The course unit's optional subjects focus on large systems design issues and particularly on network and systems administration generally. This way, this set of optional subjects deal with both the development of distributed and business applications and the application of information in a corporate environment.

Interactive Systems and Services

This course unit focuses on systems whose distinctive feature is their high degree of interactivity with users. This ranges from systems with multimedia contents and web systems to complex 3D and virtual reality environments.

From this viewpoint, the compulsory subject of this course unit provides a theoretical and practical view that will enable students to find out about techniques, methodologies and audiovisual and multimedia communication standards, develop 3D graphical models and animations and design and develop interaction mechanisms in 3D virtual environments.

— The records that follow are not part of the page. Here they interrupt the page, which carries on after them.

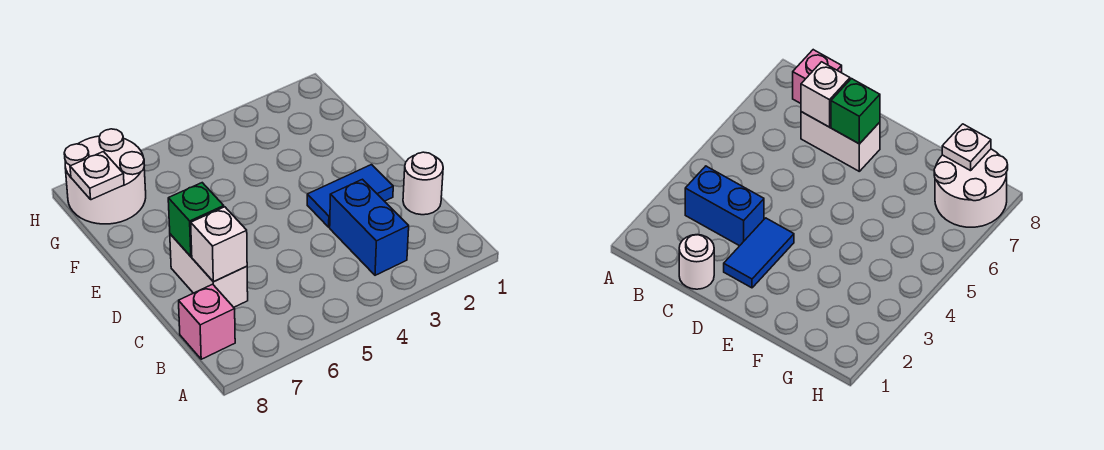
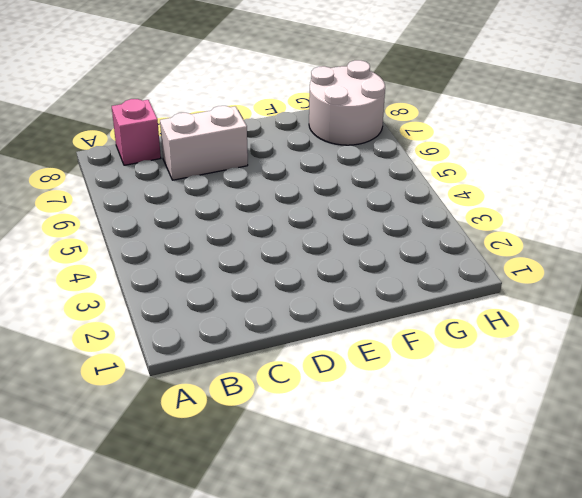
none -> blue brick B3:C3 level 1
none -> white round brick C1 level 1

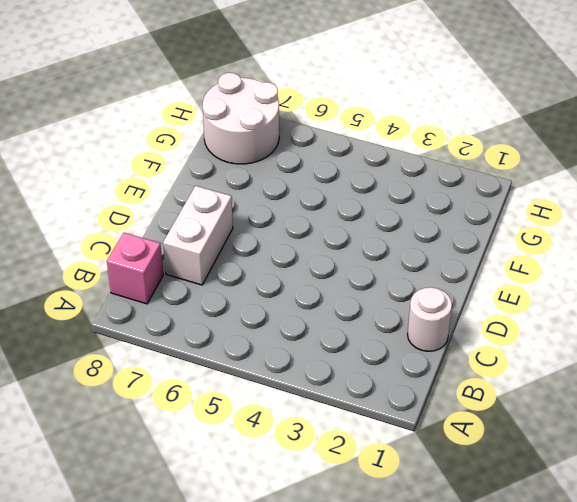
none -> blue brick B3:C3 level 1
none -> blue tile D2:D3 level 1

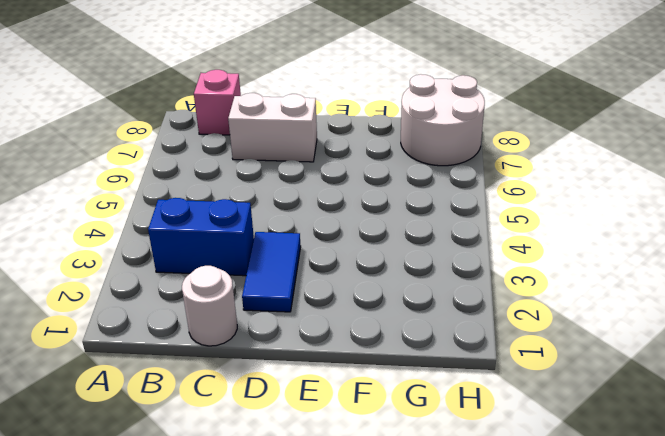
none -> white brick C7 level 2
none -> green brick D7 level 2

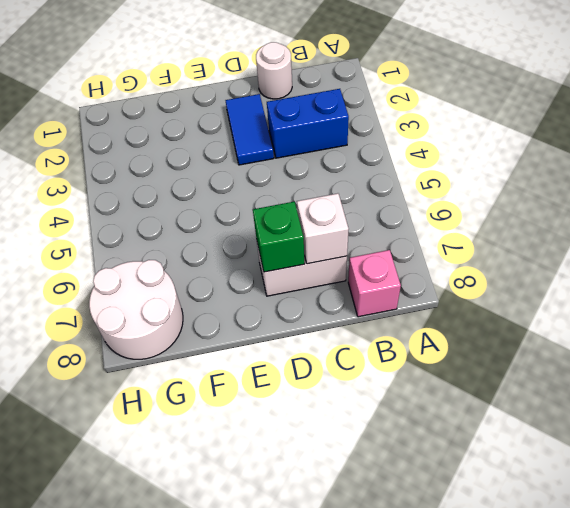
none -> white plate G8 level 2

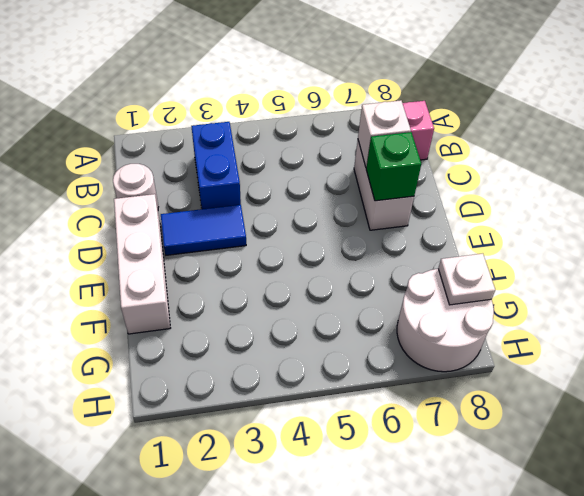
white brick D1:F1 level 1 -> none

For their part, the optional subjects in the course unit aim to complete the interactive systems and services picture. On the one hand, they cover basic concepts required by any specialist in this area, such as surface modelling and fractals, dynamic systems and chaos, used, for example, to generate 3D scenarios.

On the other hand, they detail the design and construction of systems that are heavily dependent on interaction, such as web systems, analysed from the viewpoint of accessibility; voice-mediated interaction systems, ranging from voice recognition to speech synthesis; and mobile devices, covering both mobile and wireless technology and mobile platforms.

Embedded, Ubiquitous and Mobile Systems 

An embedded system is a computer system that is physically part of a larger engineered system that it supervises or controls.

Embedded systems are built into a host of applications ranging from consumer electronics to the control of complex industrial processes.

They are present in almost all facets of society like mobile telephones, cars, traffic control, spacecraft, automated manufacturing processes, energy production, aircraft, etc.

Also, the upsurge of embedded system is on the increase, as more and more machines are manufactured with built-in computer-controlled systems.

A familiar example is the automobile industry, as a mid-range car today includes twenty-odd such gadgets (ABS, airbag, etc).

Another everyday example are new-generation household appliances that have built-in embedded controllers and timers. Nowadays embedded systems have many more applications than conventional or general-purpose computer systems.

This difference is set to grow steadily due mainly to the high growth rate of automation in almost all walks of life. This means that this subject is of primary importance in the training of an informatics engineer.